Bush order on government regulation stirs debate
Tuesday, January 30, 2007; 4:28 PM
WASHINGTON (Reuters) - An order signed by President George W. Bush on the oversight of thousands of government regulations issued every year was praised by business as a step toward controlling an unwieldy process but criticized by others as potentially a loser for consumers.
The White House said the executive order signed by Bush on January 18 makes a senior official in each agency accountable for the regulations it issues and provides greater openness by ensuring that "guidance" documents issued to businesses are available to the public.
Business groups say the order should help businesses which have to wade through a myriad of regulations, sometimes conflicting ones from different agencies, by making one person in each agency in charge of overseeing the regulations issued.

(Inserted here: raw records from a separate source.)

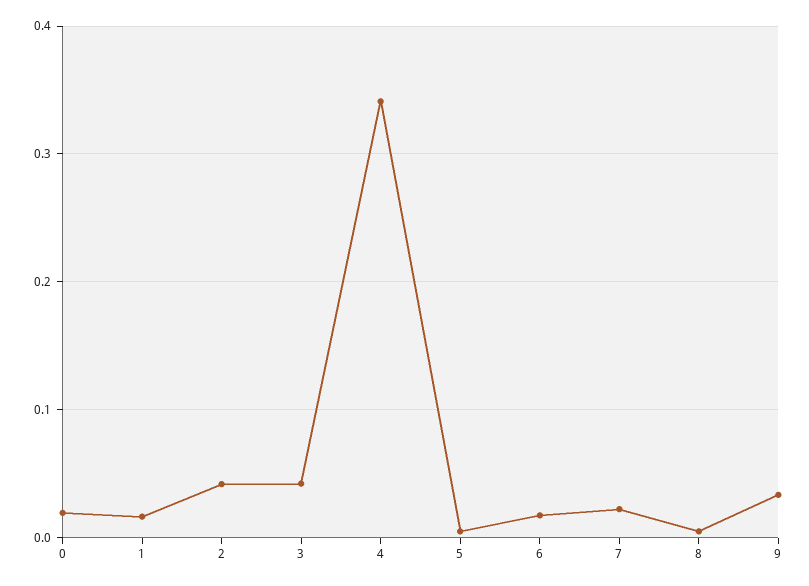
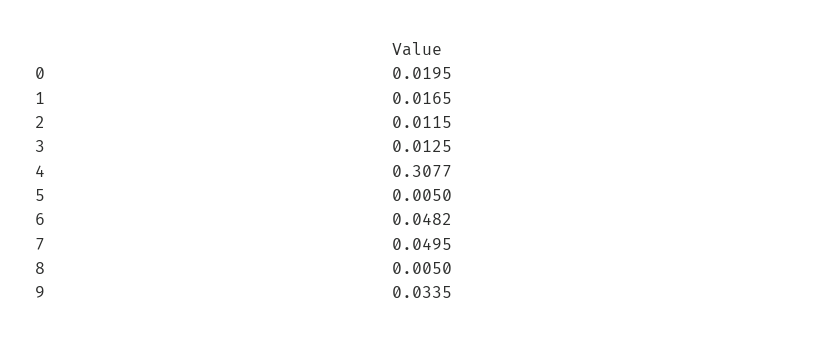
2: 0.04 -> 0.0115
3: 0.04 -> 0.0125
4: 0.34 -> 0.3077
6: 0.02 -> 0.0482
7: 0.02 -> 0.0495

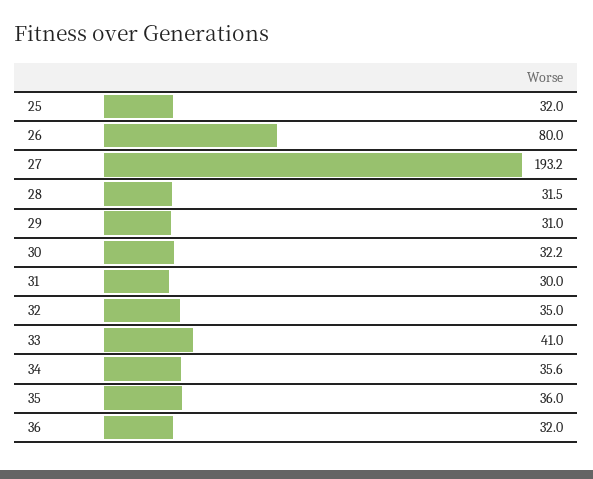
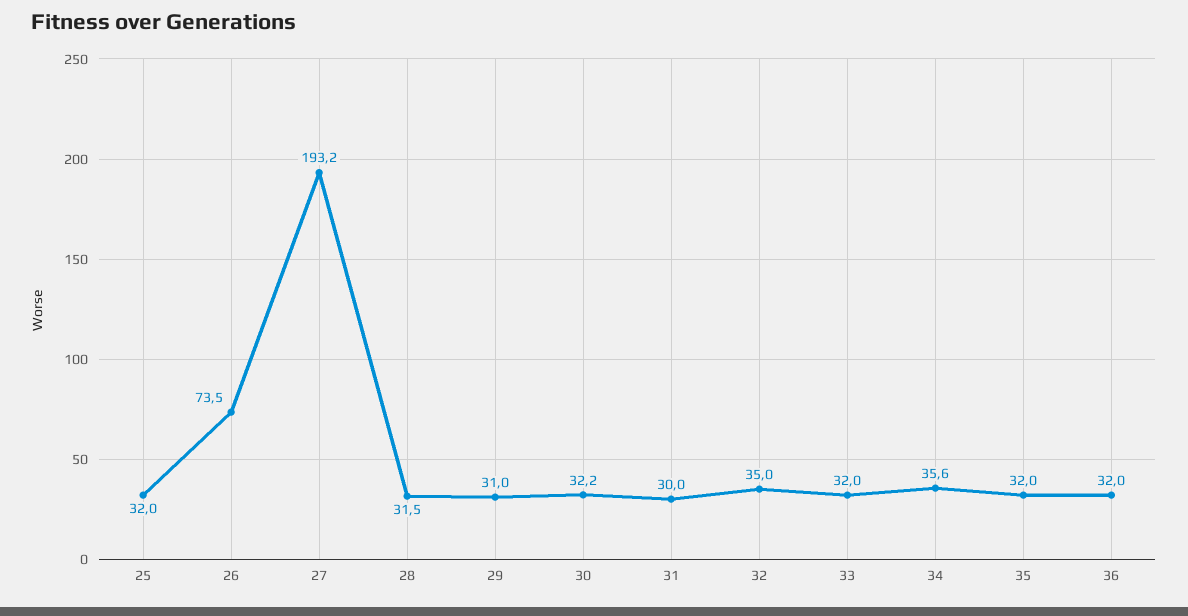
26: 80 -> 73.5
33: 41 -> 32
35: 36 -> 32

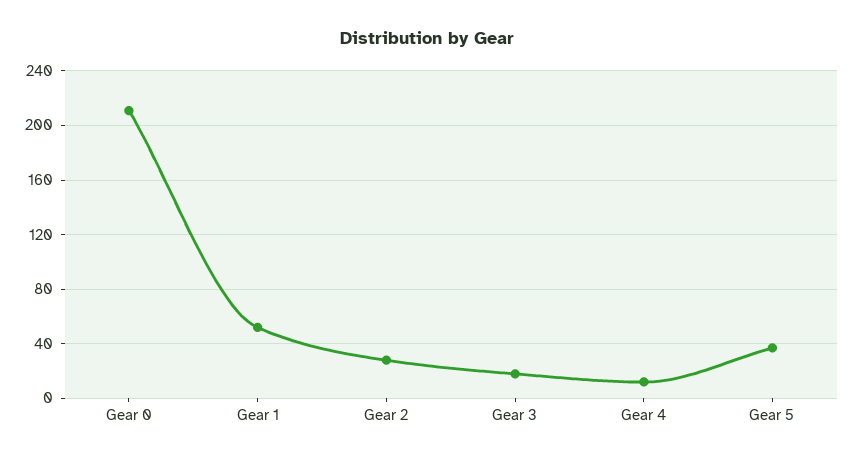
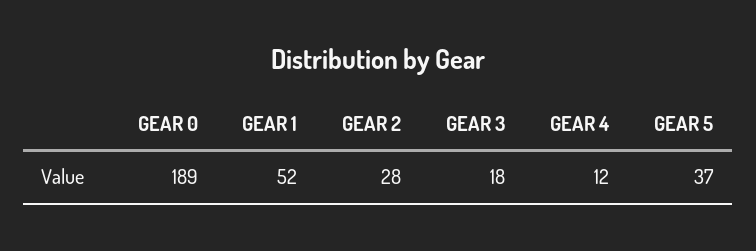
Gear 0: 210 -> 189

Consumer groups say the public would lose out because the order could slow the process by which regulations in the public interest such as pollution controls would be issued, and puts the process under the control of an official appointed by the president.
Jeffrey Rosen, counsel at the White House Office of Management and Budget, called the criticism a "mistaken argument" and said the basic regulatory process in the order has been in place over both Democratic and Republican administrations.
"The basic framework is the same," he said of the order which amended an order issued by President Bill Clinton in 1993.
"This is just another tool for industry and their allies in the Bush White House to slow down and prevent agencies from getting things done to protect the public," said Robert Shull, deputy director for auto safety and regulatory policy at Public Citizen.
The order requires agencies use a standard of "market failure," which means determining whether private markets can correct a social problem like pollution on their own, in deciding whether government needs to step in, he said.
Shull said that was too high a bar to meet as the new Democratic-controlled Congress prepares to take on issues like global warming and fuel economy.
Rosen said the new order better defines the term market failure from Clinton's order. On consumer advocate concerns like pollution, "the clarification actually helps," because it would be a legitimate basis for regulation, he said.
Consumer groups expressed concern about the order's requirement that the regulatory oversight officer at the agencies be appointed by the president.
"This is really just another way of the White House getting its fingers in all of the agencies, manipulating all of their policies and all of their priorities in a way that Congress never intended," Shull said.
Rosen said it meant more accountability. "If you want to know who's responsible for regulatory decisions, here's who it is and it's a presidential appointee, meaning it's somebody very senior," he said. "It's a way of identifying some accountability."
The regulatory process puts out about 4,000 regulations every year in addition to the 192,000 regulations that exist, said Bill Kovacs, vice president of regulatory affairs at the U.S. Chamber of Commerce.
"Imagine yourself being a small business and trying to comply on any given day with labor standards, health standards, pension standards, environmental standards," Kovacs said. "So people are trying to find some way to get control over the process."